(Activity) Below are records; the lines starting at the one with "humanidad haciendo de la manipulación de la" and ending at the one with "AI Product Recommendation Engine" must be reproduced exactly, both included. Pictures must not appear.

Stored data
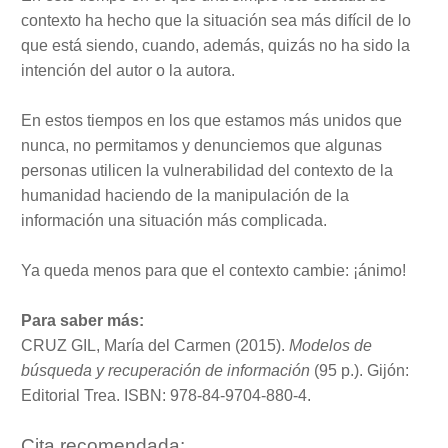
contexto ha hecho que la situación sea más difícil de lo
que está siendo, cuando, además, quizás no ha sido la
intención del autor o la autora.
En estos tiempos en los que estamos más unidos que
nunca, no permitamos y denunciemos que algunas
personas utilicen la vulnerabilidad del contexto de la
humanidad haciendo de la manipulación de la
información una situación más complicada.
Ya queda menos para que el contexto cambie: ¡ánimo!
Para saber más:
CRUZ GIL, María del Carmen (2015).
Modelos de
búsqueda y recuperación de información
(95 p.). Gijón:
Editorial Trea. ISBN: 978-84-9704-880-4.
Cita recomendada:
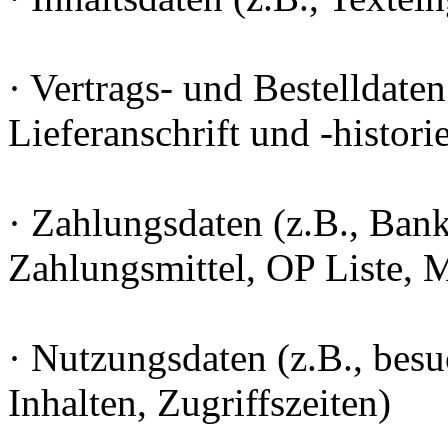
· Vertrags- und Bestelldaten
Lieferanschrift und -histori
· Zahlungsdaten (z.B., Ban
Zahlungsmittel, OP Liste,
· Nutzungsdaten (z.B., besu
Inhalten, Zugriffszeiten)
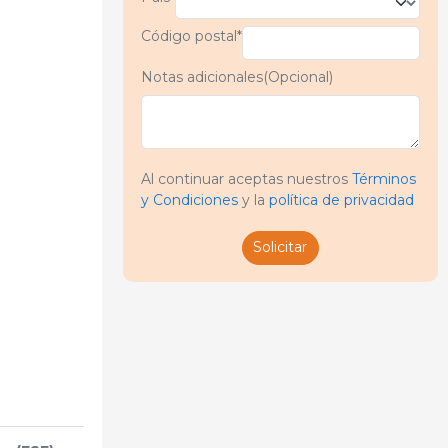
Código postal*
Notas adicionales(Opcional)
Al continuar aceptas nuestros
Términos
y Condiciones
y la
política de privacidad
Solicitar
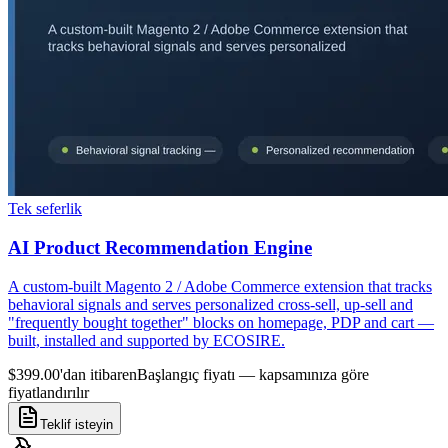
Tek seferlik
AI Product Recommendation Engine
A custom-built Magento 2 / Adobe Commerce extension that tracks
behavioral signals and serves personalized cross-sell, up-sell and
"frequently bought together" blocks on homepage, PDP and cart —
built, installed and supported by ECOSIRE.
$399.00'dan itibaren
Başlangıç fiyatı — kapsamınıza göre
fiyatlandırılır
Teklif isteyin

(Response below)
humanidad haciendo de la manipulación de la
información una situación más complicada.
Ya queda menos para que el contexto cambie: ¡ánimo!
Para saber más:
CRUZ GIL, María del Carmen (2015).
Modelos de
búsqueda y recuperación de información
(95 p.). Gijón:
Editorial Trea. ISBN: 978-84-9704-880-4.
Cita recomendada:
· Vertrags- und Bestelldaten
Lieferanschrift und -histori
· Zahlungsdaten (z.B., Ban
Zahlungsmittel, OP Liste,
· Nutzungsdaten (z.B., besu
Inhalten, Zugriffszeiten)
Código postal*
Notas adicionales(Opcional)
Al continuar aceptas nuestros
Términos
y Condiciones
y la
política de privacidad
Solicitar
Tek seferlik
AI Product Recommendation Engine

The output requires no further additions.